### Instruction
Set out the lines from the beginning of the records through the line containing "Pacte/Anatomy of a Fall)", inclusive, as a numbered list, leaving out any blank lines.

(Provided data Opens)

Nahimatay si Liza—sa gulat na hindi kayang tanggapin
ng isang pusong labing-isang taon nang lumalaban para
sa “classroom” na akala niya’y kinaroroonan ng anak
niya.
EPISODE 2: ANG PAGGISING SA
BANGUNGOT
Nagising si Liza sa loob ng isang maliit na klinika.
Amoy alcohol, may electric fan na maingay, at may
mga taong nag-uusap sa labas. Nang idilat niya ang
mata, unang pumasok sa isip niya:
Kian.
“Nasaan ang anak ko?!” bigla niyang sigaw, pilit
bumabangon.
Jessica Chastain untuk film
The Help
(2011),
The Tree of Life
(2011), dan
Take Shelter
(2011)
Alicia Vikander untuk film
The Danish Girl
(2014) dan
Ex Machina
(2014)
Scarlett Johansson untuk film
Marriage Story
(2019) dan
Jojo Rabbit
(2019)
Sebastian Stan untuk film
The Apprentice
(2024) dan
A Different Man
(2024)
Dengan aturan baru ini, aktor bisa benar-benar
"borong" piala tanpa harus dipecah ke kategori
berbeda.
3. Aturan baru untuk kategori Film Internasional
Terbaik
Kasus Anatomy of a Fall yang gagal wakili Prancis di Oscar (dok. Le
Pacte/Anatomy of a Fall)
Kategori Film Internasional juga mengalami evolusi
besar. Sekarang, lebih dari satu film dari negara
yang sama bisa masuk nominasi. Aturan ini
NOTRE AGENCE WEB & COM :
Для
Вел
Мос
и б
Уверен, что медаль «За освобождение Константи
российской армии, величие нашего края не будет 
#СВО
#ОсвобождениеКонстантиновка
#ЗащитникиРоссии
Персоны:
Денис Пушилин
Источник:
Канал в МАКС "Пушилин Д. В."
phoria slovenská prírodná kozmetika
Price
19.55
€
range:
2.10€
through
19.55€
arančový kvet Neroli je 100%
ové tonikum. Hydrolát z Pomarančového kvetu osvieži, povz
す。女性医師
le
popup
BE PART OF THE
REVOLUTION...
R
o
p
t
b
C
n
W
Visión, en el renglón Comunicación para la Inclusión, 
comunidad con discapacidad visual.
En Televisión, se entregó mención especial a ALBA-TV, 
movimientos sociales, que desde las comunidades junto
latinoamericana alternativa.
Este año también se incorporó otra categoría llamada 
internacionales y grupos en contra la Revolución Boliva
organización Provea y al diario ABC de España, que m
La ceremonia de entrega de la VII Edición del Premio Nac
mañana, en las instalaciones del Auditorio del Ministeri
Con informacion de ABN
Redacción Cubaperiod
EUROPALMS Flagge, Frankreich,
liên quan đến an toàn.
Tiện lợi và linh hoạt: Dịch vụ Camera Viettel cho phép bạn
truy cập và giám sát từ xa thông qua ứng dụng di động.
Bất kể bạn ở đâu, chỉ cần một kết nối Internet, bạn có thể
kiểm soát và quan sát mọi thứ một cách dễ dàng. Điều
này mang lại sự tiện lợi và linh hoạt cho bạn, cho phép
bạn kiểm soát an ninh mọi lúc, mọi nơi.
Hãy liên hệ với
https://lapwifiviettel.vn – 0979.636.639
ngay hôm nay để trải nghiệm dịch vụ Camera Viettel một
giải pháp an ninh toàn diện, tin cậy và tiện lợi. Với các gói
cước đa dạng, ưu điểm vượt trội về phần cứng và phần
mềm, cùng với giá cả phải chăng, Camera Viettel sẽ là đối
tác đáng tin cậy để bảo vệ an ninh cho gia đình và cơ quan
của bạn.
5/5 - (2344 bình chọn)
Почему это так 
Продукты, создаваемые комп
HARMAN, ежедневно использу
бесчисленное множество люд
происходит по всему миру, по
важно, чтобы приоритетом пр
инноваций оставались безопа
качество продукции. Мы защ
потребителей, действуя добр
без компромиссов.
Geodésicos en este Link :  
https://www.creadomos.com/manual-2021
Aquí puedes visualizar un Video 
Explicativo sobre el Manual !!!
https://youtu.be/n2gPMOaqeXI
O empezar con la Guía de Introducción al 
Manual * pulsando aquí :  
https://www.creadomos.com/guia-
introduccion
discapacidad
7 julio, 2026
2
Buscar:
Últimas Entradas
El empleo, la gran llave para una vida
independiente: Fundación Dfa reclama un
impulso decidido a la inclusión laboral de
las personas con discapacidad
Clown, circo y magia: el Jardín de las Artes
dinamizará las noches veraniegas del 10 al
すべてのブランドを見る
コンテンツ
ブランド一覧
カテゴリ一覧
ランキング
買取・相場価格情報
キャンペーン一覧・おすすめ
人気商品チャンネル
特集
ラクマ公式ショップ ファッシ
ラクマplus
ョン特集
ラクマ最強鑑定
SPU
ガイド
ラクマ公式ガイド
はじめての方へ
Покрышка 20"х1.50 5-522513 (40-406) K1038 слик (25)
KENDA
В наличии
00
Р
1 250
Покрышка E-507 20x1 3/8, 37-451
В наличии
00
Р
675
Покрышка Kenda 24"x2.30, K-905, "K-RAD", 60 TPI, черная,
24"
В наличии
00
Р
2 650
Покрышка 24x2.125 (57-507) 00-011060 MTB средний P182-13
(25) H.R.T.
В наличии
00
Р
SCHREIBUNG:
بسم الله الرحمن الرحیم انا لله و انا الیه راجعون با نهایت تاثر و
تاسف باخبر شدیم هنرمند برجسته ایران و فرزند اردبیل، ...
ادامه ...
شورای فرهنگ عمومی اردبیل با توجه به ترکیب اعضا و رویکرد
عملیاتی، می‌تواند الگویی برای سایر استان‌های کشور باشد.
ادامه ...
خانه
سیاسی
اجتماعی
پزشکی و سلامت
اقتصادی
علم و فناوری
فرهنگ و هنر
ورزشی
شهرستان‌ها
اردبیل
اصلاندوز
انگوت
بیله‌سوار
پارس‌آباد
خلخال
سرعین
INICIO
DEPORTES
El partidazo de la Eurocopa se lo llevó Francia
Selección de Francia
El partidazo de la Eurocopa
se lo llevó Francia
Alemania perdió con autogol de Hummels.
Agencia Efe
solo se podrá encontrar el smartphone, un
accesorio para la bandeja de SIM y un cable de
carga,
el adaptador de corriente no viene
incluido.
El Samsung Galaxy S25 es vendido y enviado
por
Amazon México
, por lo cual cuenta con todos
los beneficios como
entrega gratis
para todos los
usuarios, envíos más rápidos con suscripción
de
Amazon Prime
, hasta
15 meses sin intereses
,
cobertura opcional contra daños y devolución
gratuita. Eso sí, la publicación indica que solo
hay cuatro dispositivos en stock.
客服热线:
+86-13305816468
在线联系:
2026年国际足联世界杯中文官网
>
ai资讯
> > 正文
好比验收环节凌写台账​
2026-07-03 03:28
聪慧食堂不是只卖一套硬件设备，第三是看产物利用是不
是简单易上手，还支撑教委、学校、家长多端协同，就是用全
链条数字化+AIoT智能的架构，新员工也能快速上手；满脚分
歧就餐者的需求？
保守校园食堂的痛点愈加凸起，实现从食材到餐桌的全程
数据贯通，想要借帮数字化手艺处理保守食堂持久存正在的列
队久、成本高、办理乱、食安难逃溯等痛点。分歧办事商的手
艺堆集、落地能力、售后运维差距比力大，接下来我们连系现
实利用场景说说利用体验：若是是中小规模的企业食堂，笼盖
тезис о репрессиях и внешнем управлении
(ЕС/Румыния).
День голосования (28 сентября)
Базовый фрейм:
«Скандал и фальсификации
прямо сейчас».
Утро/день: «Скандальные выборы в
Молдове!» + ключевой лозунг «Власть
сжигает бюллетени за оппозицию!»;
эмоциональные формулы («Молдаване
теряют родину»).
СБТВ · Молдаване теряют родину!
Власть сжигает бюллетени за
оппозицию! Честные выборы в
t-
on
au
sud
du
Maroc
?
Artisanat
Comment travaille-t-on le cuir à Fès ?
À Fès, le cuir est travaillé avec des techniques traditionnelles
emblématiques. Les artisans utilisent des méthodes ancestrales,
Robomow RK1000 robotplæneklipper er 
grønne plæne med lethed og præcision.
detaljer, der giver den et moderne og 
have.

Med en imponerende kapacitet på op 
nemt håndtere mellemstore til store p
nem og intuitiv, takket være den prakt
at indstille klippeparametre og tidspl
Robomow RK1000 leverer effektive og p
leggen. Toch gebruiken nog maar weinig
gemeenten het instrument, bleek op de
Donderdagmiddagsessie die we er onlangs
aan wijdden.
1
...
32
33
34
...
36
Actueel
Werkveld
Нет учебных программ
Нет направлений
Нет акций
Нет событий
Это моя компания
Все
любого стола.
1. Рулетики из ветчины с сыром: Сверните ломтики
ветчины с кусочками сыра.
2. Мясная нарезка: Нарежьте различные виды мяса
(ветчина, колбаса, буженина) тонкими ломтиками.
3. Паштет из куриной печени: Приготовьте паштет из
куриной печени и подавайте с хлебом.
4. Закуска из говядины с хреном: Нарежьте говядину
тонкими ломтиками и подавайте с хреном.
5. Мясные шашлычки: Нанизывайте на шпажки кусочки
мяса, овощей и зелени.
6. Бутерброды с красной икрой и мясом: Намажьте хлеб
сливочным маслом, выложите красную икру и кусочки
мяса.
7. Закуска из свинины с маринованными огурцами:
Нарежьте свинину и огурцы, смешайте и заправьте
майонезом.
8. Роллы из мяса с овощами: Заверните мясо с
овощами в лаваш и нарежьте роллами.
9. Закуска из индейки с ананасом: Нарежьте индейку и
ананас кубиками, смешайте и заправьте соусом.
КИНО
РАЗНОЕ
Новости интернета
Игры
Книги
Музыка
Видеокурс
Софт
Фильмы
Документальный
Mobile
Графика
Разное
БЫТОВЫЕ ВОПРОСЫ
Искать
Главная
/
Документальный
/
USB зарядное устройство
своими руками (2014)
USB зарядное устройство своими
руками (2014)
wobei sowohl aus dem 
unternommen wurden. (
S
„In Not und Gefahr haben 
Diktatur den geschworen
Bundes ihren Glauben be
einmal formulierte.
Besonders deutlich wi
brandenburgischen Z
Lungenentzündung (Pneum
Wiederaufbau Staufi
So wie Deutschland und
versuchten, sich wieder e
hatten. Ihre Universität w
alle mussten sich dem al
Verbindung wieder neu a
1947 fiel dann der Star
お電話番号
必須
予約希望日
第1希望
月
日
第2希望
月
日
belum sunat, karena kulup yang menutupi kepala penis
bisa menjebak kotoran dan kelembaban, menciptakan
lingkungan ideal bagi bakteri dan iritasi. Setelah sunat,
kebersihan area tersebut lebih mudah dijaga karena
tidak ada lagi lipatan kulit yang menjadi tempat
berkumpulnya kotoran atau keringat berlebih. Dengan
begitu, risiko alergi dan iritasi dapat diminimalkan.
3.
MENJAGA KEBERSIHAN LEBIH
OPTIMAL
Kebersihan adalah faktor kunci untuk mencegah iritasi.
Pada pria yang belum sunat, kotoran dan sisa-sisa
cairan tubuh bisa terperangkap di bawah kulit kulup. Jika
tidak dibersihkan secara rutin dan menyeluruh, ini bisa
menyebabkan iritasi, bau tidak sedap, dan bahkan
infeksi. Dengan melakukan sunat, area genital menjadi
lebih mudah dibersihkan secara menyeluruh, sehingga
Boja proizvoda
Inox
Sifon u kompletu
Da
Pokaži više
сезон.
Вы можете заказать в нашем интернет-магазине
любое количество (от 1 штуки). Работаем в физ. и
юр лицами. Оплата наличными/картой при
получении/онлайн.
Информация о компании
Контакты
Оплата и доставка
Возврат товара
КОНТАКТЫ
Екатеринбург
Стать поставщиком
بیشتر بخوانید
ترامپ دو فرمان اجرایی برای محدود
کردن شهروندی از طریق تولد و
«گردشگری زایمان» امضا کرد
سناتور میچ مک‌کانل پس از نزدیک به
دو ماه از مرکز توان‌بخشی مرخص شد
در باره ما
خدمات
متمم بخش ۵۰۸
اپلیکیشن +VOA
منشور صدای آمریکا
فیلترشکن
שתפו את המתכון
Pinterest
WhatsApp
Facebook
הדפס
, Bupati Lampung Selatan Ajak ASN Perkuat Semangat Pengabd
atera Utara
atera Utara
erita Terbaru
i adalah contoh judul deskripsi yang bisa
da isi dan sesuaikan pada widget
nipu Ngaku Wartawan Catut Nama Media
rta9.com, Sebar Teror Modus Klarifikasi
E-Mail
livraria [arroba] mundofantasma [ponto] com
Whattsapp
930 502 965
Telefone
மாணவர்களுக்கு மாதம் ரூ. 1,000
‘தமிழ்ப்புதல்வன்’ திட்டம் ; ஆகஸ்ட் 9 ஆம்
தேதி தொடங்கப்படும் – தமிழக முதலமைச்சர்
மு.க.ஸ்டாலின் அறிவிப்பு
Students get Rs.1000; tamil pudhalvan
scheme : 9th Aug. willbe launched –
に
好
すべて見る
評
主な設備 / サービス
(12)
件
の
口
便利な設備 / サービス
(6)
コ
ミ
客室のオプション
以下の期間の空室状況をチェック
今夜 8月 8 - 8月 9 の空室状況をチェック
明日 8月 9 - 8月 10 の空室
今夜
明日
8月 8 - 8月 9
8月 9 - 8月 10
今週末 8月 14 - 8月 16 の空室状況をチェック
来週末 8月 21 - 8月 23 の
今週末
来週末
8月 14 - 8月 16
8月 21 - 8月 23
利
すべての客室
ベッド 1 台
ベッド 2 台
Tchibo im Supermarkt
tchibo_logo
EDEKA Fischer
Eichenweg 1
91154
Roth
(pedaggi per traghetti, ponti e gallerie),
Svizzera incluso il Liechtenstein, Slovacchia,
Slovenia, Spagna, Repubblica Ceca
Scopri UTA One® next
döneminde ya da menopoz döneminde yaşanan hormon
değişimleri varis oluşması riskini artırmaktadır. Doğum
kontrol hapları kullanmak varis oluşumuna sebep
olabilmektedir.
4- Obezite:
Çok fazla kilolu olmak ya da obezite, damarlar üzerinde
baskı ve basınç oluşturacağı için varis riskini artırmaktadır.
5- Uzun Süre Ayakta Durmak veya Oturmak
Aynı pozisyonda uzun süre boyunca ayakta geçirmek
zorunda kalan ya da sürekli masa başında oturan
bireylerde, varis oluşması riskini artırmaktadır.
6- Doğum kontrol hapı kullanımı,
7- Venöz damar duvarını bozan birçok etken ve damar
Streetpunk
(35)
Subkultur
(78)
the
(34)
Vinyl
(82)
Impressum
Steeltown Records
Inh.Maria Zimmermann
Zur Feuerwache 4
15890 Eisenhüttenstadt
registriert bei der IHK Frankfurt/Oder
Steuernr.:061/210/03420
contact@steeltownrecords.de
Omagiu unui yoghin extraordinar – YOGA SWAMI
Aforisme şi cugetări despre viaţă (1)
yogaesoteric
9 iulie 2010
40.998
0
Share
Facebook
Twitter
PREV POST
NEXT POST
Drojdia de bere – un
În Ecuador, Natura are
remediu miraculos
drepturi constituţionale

(Provided data Closes)

### Result
1. Nahimatay si Liza—sa gulat na hindi kayang tanggapin
2. ng isang pusong labing-isang taon nang lumalaban para
3. sa “classroom” na akala niya’y kinaroroonan ng anak
4. niya.
5. EPISODE 2: ANG PAGGISING SA
6. BANGUNGOT
7. Nagising si Liza sa loob ng isang maliit na klinika.
8. Amoy alcohol, may electric fan na maingay, at may
9. mga taong nag-uusap sa labas. Nang idilat niya ang
10. mata, unang pumasok sa isip niya:
11. Kian.
12. “Nasaan ang anak ko?!” bigla niyang sigaw, pilit
13. bumabangon.
14. Jessica Chastain untuk film
15. The Help
16. (2011),
17. The Tree of Life
18. (2011), dan
19. Take Shelter
20. (2011)
21. Alicia Vikander untuk film
22. The Danish Girl
23. (2014) dan
24. Ex Machina
25. (2014)
26. Scarlett Johansson untuk film
27. Marriage Story
28. (2019) dan
29. Jojo Rabbit
30. (2019)
31. Sebastian Stan untuk film
32. The Apprentice
33. (2024) dan
34. A Different Man
35. (2024)
36. Dengan aturan baru ini, aktor bisa benar-benar
37. "borong" piala tanpa harus dipecah ke kategori
38. berbeda.
39. 3. Aturan baru untuk kategori Film Internasional
40. Terbaik
41. Kasus Anatomy of a Fall yang gagal wakili Prancis di Oscar (dok. Le
42. Pacte/Anatomy of a Fall)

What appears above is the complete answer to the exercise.